My mom called today and wanted to make a trip to Gardner’s, our favorite used bookstore here in Tulsa. She and I go there once a month or so to browse and trade books—to the point where we once had enough trade credit that we got used to medium-strength exclamations of employee shock when they pulled up our account page. Was wandering around in there today, picking out some books, and I started thinking about why I like used bookstores so much.
Because, let’s face it, even factoring in my trade credit I could get some of the books I buy at Gardner’s for basically the same price on the internet. Probably 50% of the books that I have on my “Look For” list I could find used on Amazon for a dollar or two. I could do all that shopping in one place without leaving my house and have the all books that I am looking for right now for basically the same price.

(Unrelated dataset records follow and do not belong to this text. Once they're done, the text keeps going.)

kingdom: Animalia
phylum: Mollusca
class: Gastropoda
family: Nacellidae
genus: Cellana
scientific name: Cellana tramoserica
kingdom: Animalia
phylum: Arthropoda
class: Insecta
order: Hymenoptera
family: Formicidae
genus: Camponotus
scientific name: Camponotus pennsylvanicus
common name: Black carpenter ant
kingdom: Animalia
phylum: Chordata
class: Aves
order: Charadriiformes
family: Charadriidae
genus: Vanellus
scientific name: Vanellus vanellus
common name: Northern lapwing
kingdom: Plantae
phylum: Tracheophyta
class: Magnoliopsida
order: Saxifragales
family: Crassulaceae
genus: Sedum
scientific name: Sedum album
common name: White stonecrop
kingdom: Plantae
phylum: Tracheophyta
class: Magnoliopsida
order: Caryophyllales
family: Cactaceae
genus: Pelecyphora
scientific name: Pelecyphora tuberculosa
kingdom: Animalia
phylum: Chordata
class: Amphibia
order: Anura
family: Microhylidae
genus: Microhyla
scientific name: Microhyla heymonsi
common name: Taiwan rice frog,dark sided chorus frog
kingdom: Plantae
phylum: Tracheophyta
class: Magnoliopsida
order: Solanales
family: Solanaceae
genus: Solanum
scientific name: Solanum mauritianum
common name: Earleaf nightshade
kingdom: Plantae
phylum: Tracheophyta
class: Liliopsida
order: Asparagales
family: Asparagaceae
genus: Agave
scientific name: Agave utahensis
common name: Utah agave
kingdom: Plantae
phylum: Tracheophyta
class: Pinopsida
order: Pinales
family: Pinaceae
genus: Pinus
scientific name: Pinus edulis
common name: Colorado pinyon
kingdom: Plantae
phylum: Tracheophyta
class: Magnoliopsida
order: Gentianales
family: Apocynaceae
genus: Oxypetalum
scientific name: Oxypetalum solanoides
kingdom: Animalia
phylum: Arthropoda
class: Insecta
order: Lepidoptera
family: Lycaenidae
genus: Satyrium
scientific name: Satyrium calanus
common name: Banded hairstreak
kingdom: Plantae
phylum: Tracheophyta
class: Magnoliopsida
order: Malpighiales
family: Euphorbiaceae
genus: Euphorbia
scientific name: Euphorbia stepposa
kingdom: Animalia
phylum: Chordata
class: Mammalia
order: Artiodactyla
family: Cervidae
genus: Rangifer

But I don’t. And I think it’s because finding them at a bookstore, or finally getting them from my wish list on Paperbackswap, feels like unearthing a treasure. I get that special little ping of excitement from finding something that I’ve been wanting, that I’ve been looking for. (A related ping of excitement is the reason that I subscribe to magazines instead of just getting them digitally: I like coming home to fun mail.) And then there’s the feeling of “rescuing” a good book, which I also get. (Though let’s not talk about the slightly sad feeling I that comes from leaving a good book that I already own at the store . . .)
Do other book lovers feel this way? I don’t know. But that’s the random bit of self-examination I did today.
Excited about my haul, though. I got The Rainbow Goblins and The Secret Kitten for my niece, and Charles DeLint’s Waifs and Strays for me. I absolutely loved The Rainbow Goblins as a kid—Mom had an oversized edition that she got out for special occasions—and I had completely forgotten about The Secret Kitten. (Think it was one of the books that got water on it while being stored in the garage and was ruined. Still trying to re-find all the books that had to be thrown out that way, which is made difficult by the fact that I can’t remember some of them until I actually see them, like this one. . . )
So, yeah, while I like the convenience of being able to go online and buy pretty much any book I want whenever (and that would have been so nice as a pre-teen when I was searching for Tamora Pierce’s final Song of the Lionness book while it was out of print, with no internet!!!), I don’t think I’m ever going to give up that little ping of pleasure that comes from the random finds of the used bookstore.